Two Major Events Boost Market Demand at Start of Fall Peak
Both the fall New York Fashion Week and U.S. Open Tennis Championships added occupancy to New York City hotels when demand was already high. (Getty Images)
Both the fall New York Fashion Week and U.S. Open Tennis Championships added occupancy to New York City hotels when demand was already high. (Getty Images)

New York City has a busy events calendar on a regular basis, but the annual overlap of the U.S. Open Tennis Championships and Fashion Week likely created additional compression for the recovering market.

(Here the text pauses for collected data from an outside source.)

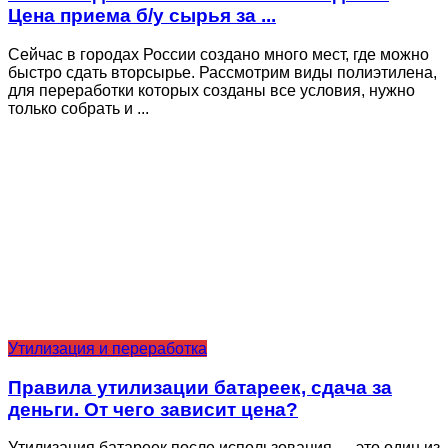
Цена приема б/у сырья за ...
Сейчас в городах России создано много мест, где можно
быстро сдать вторсырье. Рассмотрим виды полиэтилена,
для переработки которых созданы все условия, нужно
только собрать и ...
Утилизация и переработка
Правила утилизации батареек, сдача за
деньги. От чего зависит цена?
Утилизация батареек после использования — это один из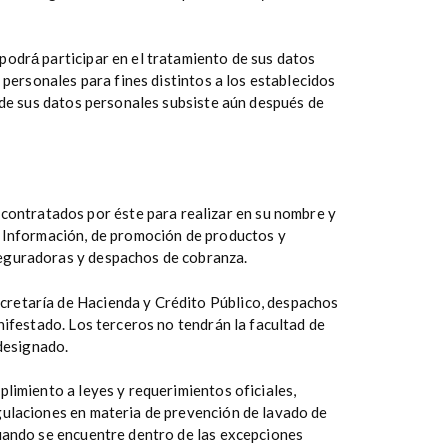
odrá́ participar en el tratamiento de sus datos
 personales para fines distintos a los establecidos
o de sus datos personales subsiste aún después de
 contratados por éste para realizar en su nombre y
a Información, de promoción de productos y
seguradoras y despachos de cobranza.
ecretaría de Hacienda y Crédito Público, despachos
nifestado. Los terceros no tendrán la facultad de
designado.
plimiento a leyes y requerimientos oficiales,
gulaciones en materia de prevención de lavado de
cuando se encuentre dentro de las excepciones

It’s difficult to tease out specific demand caused by special events in New York City and general post-pandemic demand recovery, said M. Brian Riley, senior research analyst at STR, CoStar’s hospitality analytics firm, in an email interview. The real answer is complicated, but his initial takeaway is that the city is still working its way back to pre-pandemic patterns, and in this case, that happens to be generally strong after Labor Day.

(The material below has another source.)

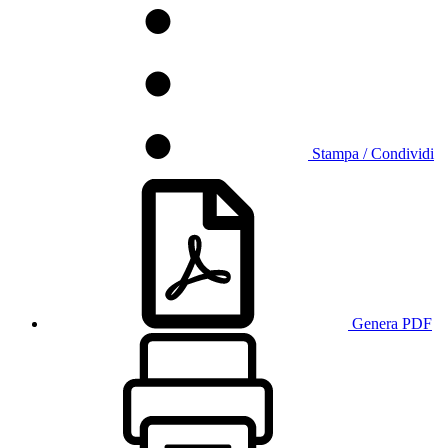
Stampa / Condividi
Genera PDF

“It is not only possible, but it is very likely that these two [events] combined resulted in an appreciable gain in market compression,” he said.

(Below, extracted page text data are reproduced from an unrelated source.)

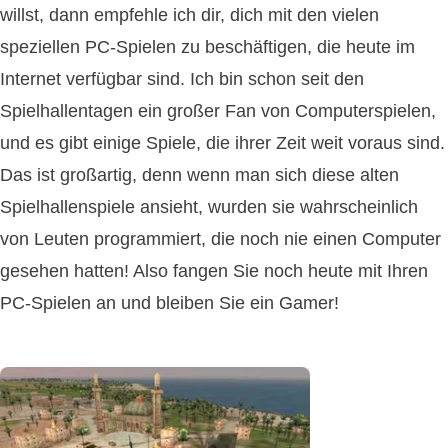
willst, dann empfehle ich dir, dich mit den vielen
speziellen PC-Spielen zu beschäftigen, die heute im
Internet verfügbar sind. Ich bin schon seit den
Spielhallentagen ein großer Fan von Computerspielen,
und es gibt einige Spiele, die ihrer Zeit weit voraus sind.
Das ist großartig, denn wenn man sich diese alten
Spielhallenspiele ansieht, wurden sie wahrscheinlich
von Leuten programmiert, die noch nie einen Computer
gesehen hatten! Also fangen Sie noch heute mit Ihren
PC-Spielen an und bleiben Sie ein Gamer!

The U.S. Open, held each fall in Queens, is the fourth and final competition in the annual Grand Slam tournament. It ran from Aug. 28 through Sept. 10 this year.

New York City’s Fashion Week is a semi-annual event, occurring in the spring and fall and welcomes international fashion designers showing off their collections to buyers and the general public. The event ran from Sept. 7 to Sept. 13.

There’s no standard definition of market compression, but it seems clear from hotel data that when markets as a whole reach occupancy of 90% or higher, it’s compressed, Riley said. That allows hoteliers to be more aggressive with pricing nightly room rates.

It’s important to note that occupancy-based compression isn’t a linear impact, Riley said. Instead, it’s curved. Higher occupancy typically results in “higher-octane” average daily rates. An event, or a combination of events, that lift a market’s occupancy by 5 percentage points will have a greater effect when it pushes an area beyond a 90% occupancy boundary than it does moving from 75% to 80%.

New York City normally sees a large jump in demand this time of year, Riley said. The city is nearing its fall performance peak season, and the U.S. Open and Fashion Week arrive in time to give the season a strong jump start.

Excluding this year’s Labor Day weekend, the past two weeks — and more specifically Sept. 6-13 — had a span of eight consecutive days with occupancy above 90%, Riley said. It peaked at 95.3% on Sept. 9. The ADRs for that eight-day period were $394, a 51% increase compared to August’s monthly average when the occupancy average was 82.9%.

“It is not coincidental that those days had overlap between both the closing week of the U.S. Open and the starting days of the city’s Fashion Week,” Riley said.